* Input data *
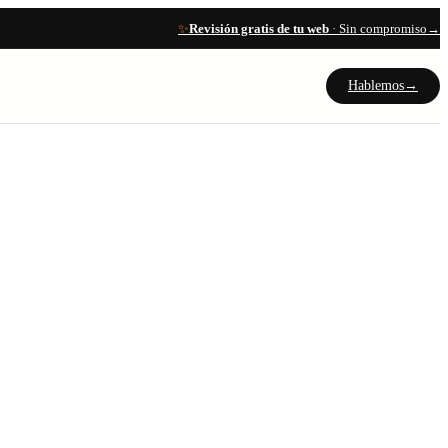
✨
Revisión gratis de tu web
· Sin compromiso
→
Hablemos
→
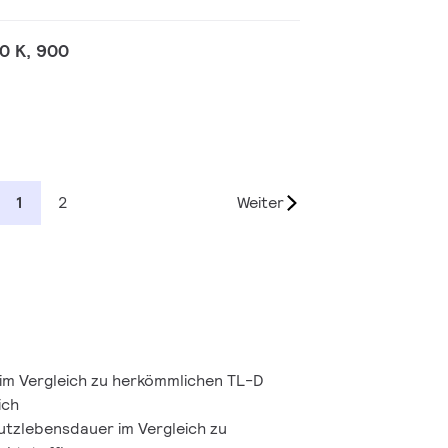
0 K, 900
1
2
Weiter
im Vergleich zu herkömmlichen TL-D
ich
Nutzlebensdauer im Vergleich zu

* Exercise instructions *
Lines in the records above that carry the word "Vergleich" are to be located and copied.

* Result *
im Vergleich zu herkömmlichen TL-D
Nutzlebensdauer im Vergleich zu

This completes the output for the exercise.